[Stored data entries]
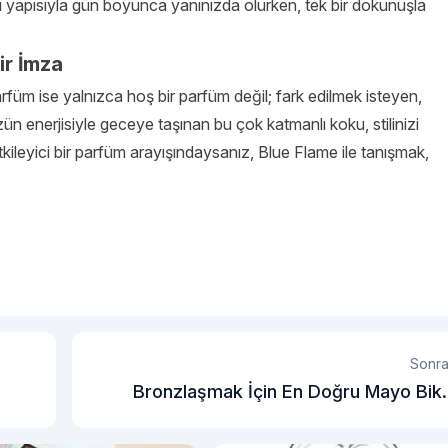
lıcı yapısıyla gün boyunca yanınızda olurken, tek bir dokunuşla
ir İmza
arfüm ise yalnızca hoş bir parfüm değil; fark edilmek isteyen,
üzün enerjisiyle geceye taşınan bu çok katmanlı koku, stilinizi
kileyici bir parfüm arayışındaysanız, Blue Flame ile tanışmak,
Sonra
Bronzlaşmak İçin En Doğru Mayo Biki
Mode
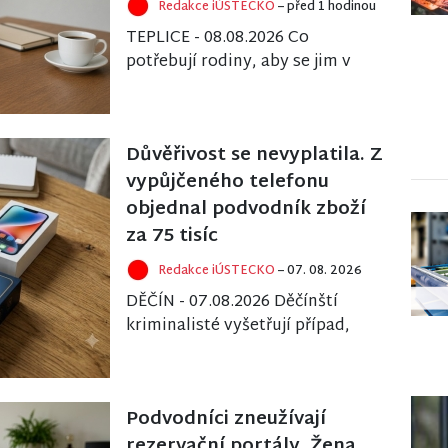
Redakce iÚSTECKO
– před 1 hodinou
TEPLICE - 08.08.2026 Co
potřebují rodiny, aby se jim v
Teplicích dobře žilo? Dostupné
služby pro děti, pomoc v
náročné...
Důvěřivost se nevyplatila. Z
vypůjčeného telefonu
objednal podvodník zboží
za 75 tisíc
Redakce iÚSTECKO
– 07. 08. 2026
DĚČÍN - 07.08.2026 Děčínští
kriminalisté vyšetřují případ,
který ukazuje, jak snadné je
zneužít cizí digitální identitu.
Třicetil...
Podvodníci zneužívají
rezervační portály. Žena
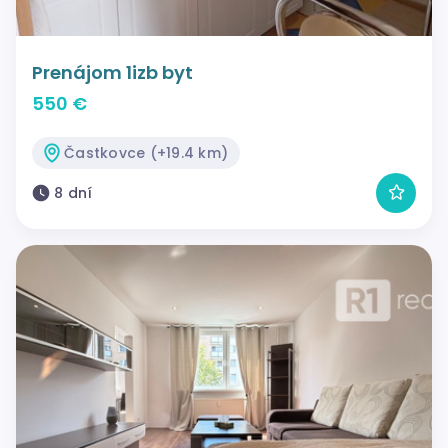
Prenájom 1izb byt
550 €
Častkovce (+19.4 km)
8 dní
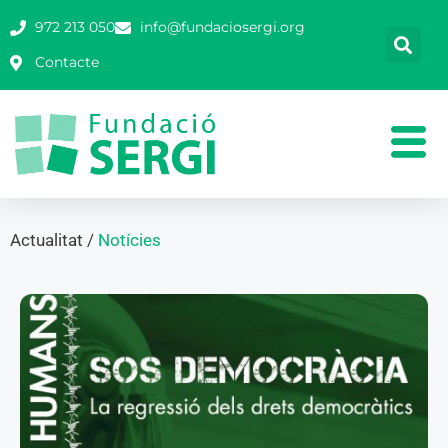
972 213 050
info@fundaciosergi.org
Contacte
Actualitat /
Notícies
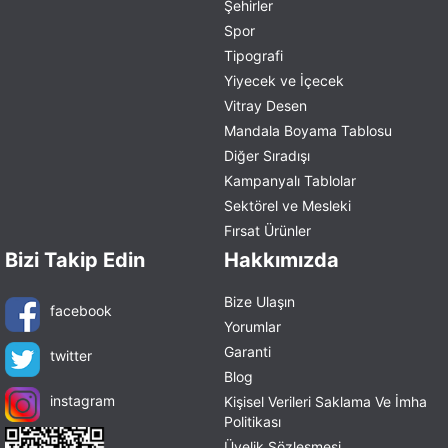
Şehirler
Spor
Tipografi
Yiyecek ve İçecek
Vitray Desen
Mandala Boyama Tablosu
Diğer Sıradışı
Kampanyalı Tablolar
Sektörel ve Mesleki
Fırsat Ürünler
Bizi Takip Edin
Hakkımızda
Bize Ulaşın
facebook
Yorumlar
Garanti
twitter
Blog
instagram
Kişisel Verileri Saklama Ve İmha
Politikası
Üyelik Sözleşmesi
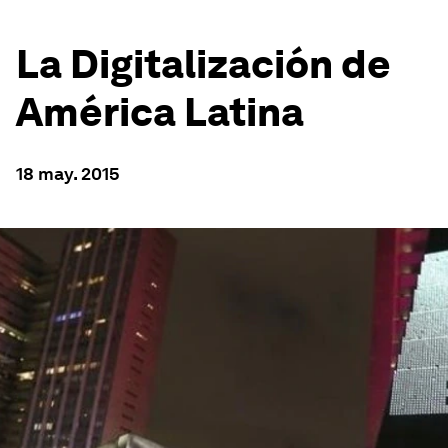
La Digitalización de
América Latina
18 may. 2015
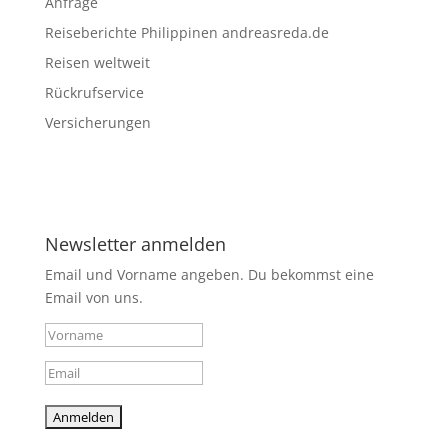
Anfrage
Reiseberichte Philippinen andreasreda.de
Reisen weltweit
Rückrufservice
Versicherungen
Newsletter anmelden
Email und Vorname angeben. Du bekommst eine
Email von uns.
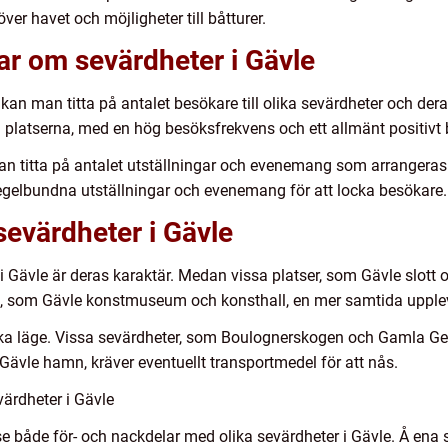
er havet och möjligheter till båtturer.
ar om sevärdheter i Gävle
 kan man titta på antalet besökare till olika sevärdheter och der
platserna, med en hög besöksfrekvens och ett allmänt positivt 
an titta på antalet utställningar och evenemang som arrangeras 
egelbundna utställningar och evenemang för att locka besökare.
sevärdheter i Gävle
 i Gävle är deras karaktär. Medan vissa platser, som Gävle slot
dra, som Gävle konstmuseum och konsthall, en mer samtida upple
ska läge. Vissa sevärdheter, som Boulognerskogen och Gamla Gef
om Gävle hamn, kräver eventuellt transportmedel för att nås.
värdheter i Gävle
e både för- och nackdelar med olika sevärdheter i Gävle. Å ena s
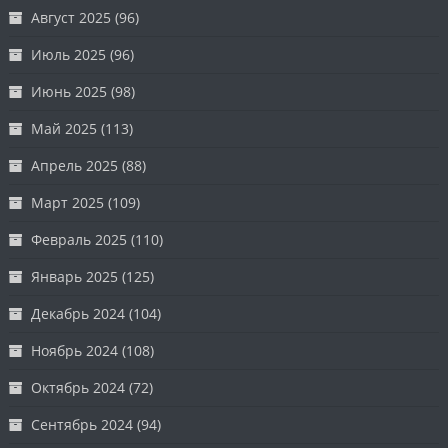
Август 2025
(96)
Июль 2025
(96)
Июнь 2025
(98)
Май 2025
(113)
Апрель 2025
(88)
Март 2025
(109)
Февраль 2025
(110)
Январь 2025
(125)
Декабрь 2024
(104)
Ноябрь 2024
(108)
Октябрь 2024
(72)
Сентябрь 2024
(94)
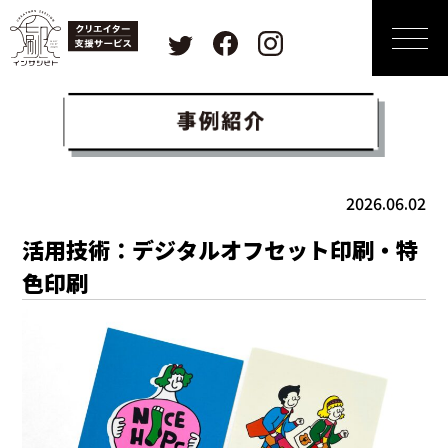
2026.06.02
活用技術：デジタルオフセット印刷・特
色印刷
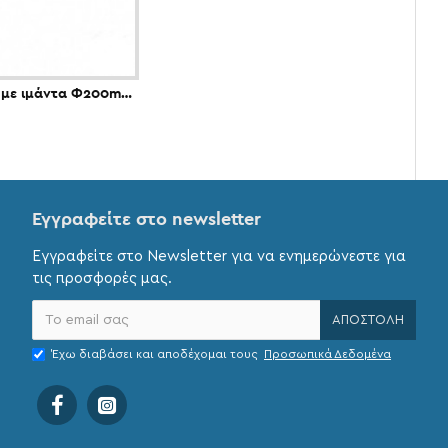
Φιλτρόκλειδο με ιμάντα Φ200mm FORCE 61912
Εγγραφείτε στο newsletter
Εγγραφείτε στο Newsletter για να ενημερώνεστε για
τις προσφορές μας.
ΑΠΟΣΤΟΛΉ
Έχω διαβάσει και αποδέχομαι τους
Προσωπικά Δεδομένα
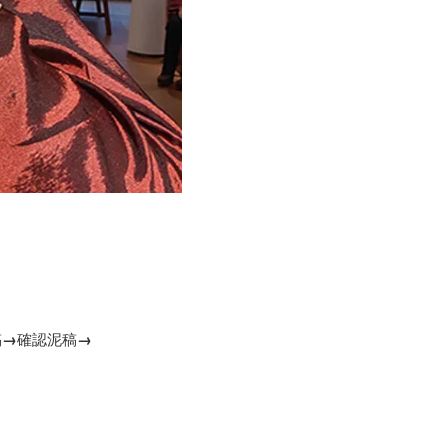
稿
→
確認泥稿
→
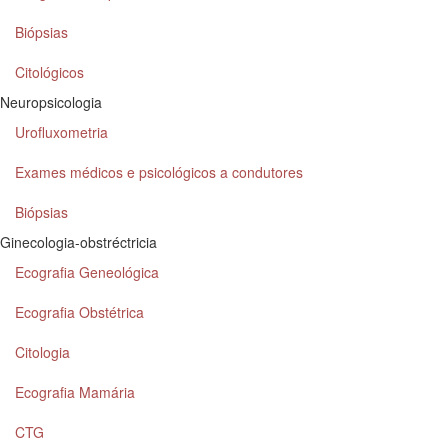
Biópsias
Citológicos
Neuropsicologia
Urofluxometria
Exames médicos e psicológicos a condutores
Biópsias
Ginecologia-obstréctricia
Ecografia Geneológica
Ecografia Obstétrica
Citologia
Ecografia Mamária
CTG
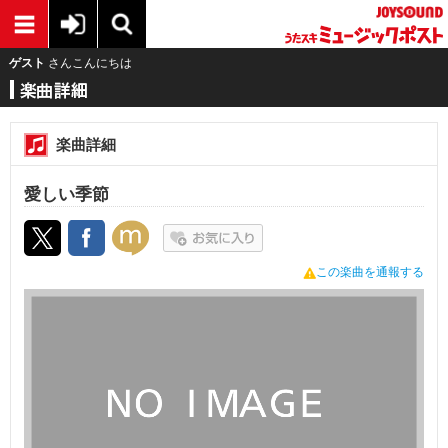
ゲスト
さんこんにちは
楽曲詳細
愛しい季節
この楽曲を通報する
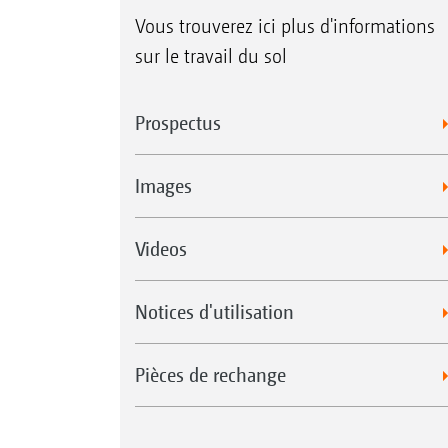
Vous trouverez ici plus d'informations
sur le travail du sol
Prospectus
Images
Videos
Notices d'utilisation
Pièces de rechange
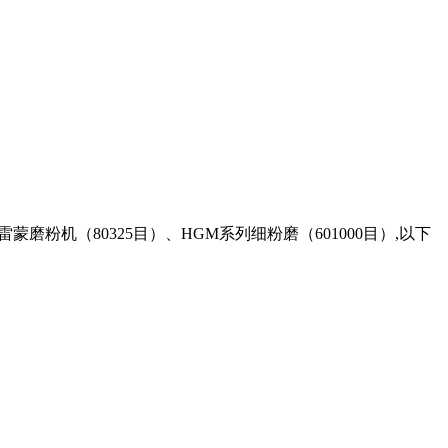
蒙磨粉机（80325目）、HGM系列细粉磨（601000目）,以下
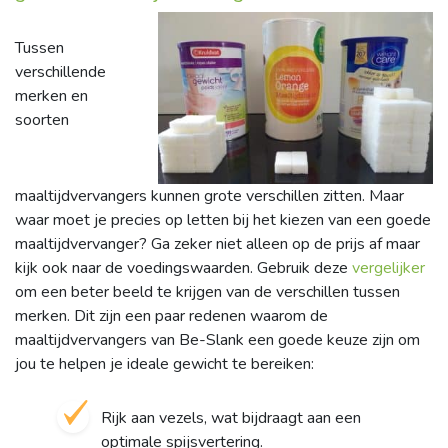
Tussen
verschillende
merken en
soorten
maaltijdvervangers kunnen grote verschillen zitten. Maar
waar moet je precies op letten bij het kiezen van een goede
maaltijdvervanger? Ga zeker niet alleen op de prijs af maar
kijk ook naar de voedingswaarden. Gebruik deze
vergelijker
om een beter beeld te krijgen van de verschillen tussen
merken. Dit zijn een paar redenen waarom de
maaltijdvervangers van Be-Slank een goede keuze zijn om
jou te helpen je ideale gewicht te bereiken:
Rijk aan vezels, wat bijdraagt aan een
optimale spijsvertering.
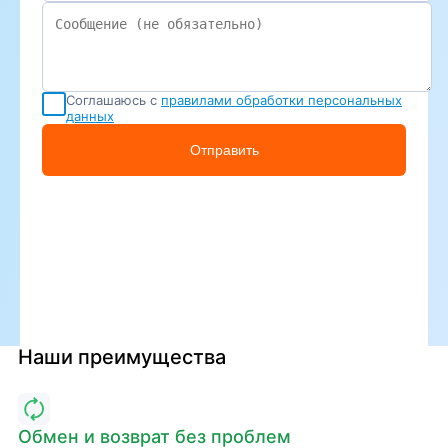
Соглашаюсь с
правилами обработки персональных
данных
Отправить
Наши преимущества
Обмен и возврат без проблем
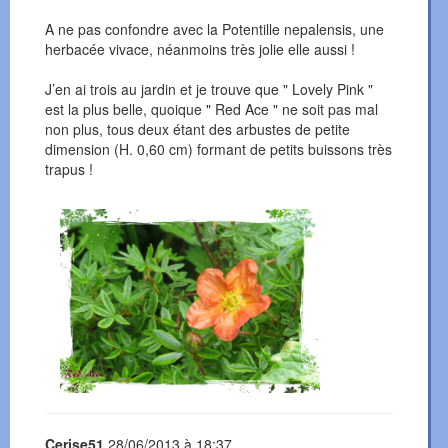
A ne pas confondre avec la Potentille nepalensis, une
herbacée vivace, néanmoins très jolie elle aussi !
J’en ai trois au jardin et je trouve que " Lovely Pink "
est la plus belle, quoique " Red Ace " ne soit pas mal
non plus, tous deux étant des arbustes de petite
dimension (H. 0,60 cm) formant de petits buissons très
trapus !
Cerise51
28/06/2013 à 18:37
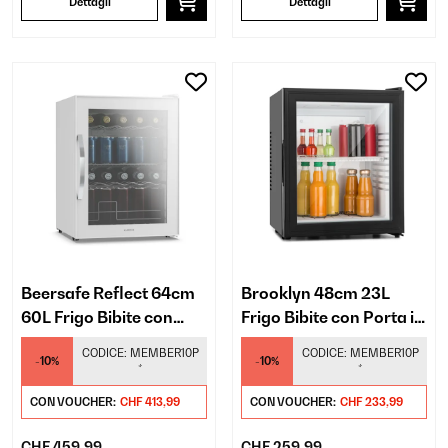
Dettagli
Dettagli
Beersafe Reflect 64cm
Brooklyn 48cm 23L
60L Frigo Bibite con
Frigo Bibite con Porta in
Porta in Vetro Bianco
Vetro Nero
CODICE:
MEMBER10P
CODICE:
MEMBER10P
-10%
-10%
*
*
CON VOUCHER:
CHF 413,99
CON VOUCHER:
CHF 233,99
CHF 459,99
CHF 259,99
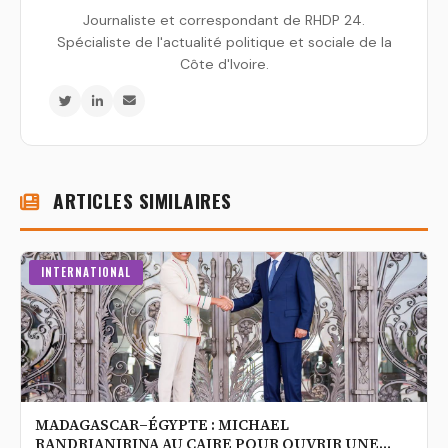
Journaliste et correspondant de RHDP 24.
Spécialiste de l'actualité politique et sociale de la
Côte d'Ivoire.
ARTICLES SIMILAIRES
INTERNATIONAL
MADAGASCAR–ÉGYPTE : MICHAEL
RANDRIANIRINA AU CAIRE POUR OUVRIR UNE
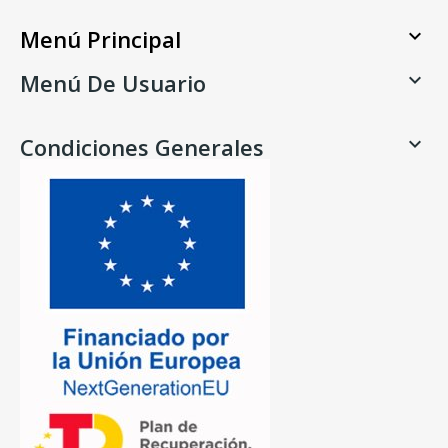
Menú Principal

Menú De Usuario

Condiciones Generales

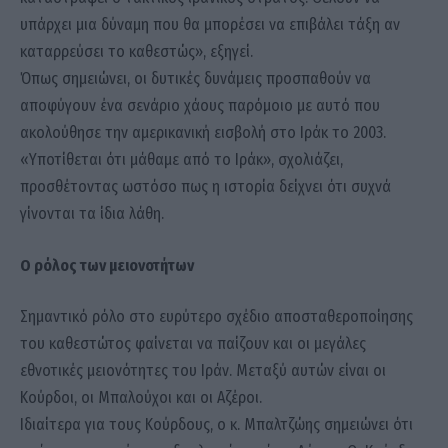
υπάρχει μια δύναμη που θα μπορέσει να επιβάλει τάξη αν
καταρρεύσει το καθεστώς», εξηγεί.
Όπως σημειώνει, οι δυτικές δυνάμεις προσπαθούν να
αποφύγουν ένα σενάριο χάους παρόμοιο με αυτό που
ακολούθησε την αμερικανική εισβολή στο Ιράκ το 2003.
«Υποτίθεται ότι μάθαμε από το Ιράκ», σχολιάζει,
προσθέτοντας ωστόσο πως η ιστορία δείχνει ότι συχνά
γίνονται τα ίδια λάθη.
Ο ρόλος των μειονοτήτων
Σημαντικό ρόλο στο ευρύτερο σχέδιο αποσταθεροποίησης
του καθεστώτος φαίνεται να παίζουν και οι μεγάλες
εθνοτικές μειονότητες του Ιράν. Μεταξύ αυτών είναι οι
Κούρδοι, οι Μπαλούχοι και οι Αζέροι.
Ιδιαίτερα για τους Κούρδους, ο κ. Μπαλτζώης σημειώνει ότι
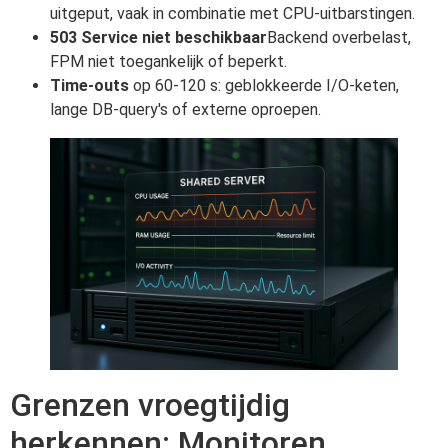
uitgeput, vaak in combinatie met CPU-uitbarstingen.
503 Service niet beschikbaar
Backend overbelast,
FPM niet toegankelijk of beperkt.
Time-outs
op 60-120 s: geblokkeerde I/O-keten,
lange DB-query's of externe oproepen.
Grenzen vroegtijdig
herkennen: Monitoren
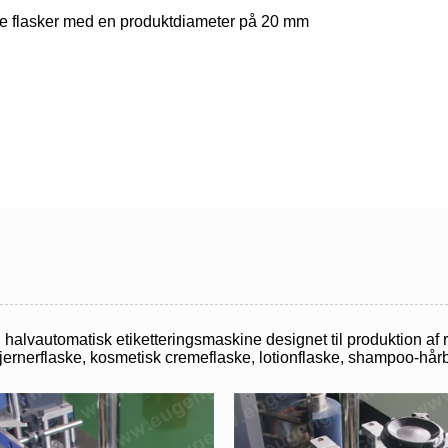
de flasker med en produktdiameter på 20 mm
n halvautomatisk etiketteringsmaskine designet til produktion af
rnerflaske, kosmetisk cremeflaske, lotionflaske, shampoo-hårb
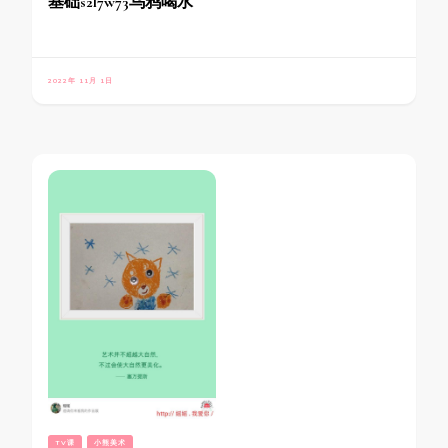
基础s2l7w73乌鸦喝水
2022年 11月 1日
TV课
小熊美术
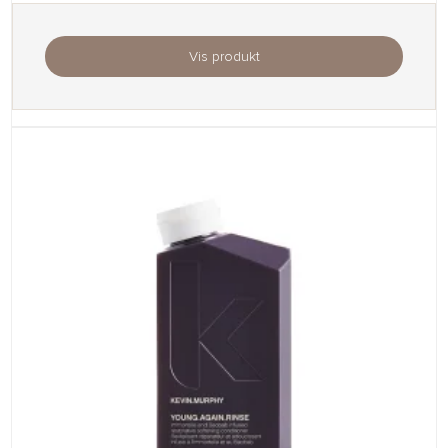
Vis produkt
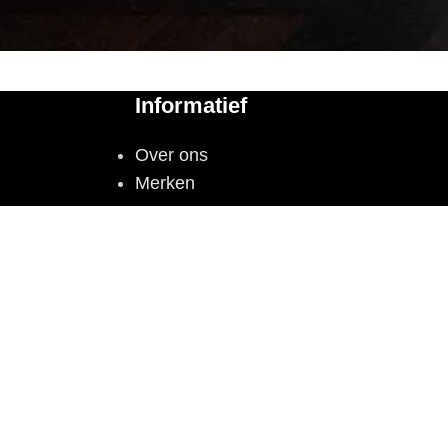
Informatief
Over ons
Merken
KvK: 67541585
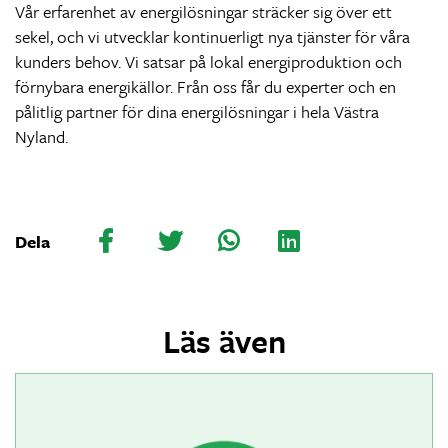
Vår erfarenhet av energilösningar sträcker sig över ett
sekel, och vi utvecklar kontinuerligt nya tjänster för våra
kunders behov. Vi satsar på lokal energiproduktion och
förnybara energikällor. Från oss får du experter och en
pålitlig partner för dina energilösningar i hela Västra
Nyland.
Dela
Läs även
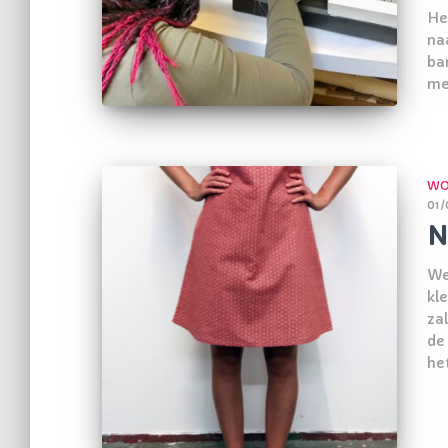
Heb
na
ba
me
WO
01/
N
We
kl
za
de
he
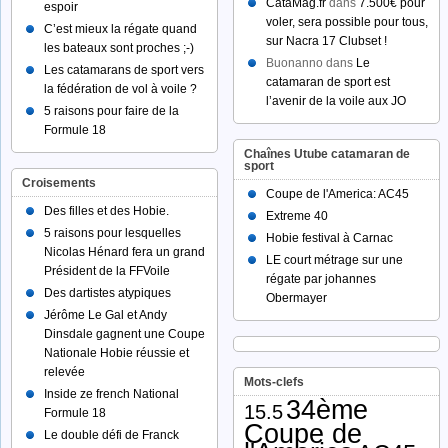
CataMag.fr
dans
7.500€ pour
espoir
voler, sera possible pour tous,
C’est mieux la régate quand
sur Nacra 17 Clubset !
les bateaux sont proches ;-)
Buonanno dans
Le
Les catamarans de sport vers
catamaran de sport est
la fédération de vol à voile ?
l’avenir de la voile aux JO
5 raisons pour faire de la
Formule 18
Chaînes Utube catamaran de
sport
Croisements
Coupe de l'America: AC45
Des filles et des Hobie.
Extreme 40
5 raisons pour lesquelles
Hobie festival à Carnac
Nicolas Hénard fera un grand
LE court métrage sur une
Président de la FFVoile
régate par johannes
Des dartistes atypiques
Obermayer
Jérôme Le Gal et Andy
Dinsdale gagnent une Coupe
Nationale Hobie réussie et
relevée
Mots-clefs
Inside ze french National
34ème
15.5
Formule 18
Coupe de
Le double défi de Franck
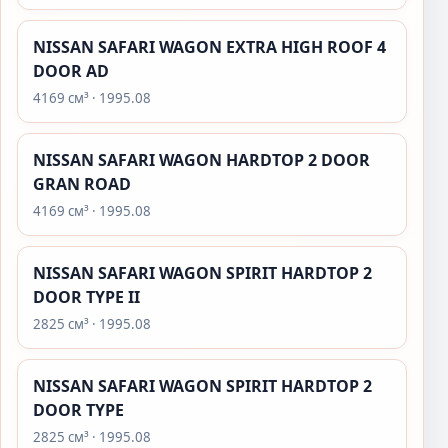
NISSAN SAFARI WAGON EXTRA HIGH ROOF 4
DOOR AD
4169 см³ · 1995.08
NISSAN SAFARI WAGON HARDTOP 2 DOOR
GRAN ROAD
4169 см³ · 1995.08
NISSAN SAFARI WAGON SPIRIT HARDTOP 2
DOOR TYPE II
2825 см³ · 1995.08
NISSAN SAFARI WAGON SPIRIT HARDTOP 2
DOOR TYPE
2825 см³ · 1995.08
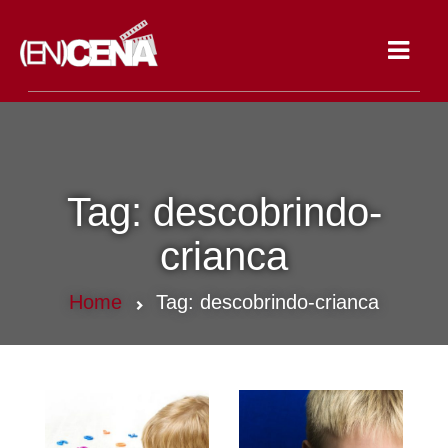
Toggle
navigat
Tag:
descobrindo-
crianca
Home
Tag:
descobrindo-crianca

» **What this task involves**:
If a line of the data contains "tous", copy it out.

» **Answer space**:
non plus, tous deux étant des arbustes de petite
voler, sera possible pour tous,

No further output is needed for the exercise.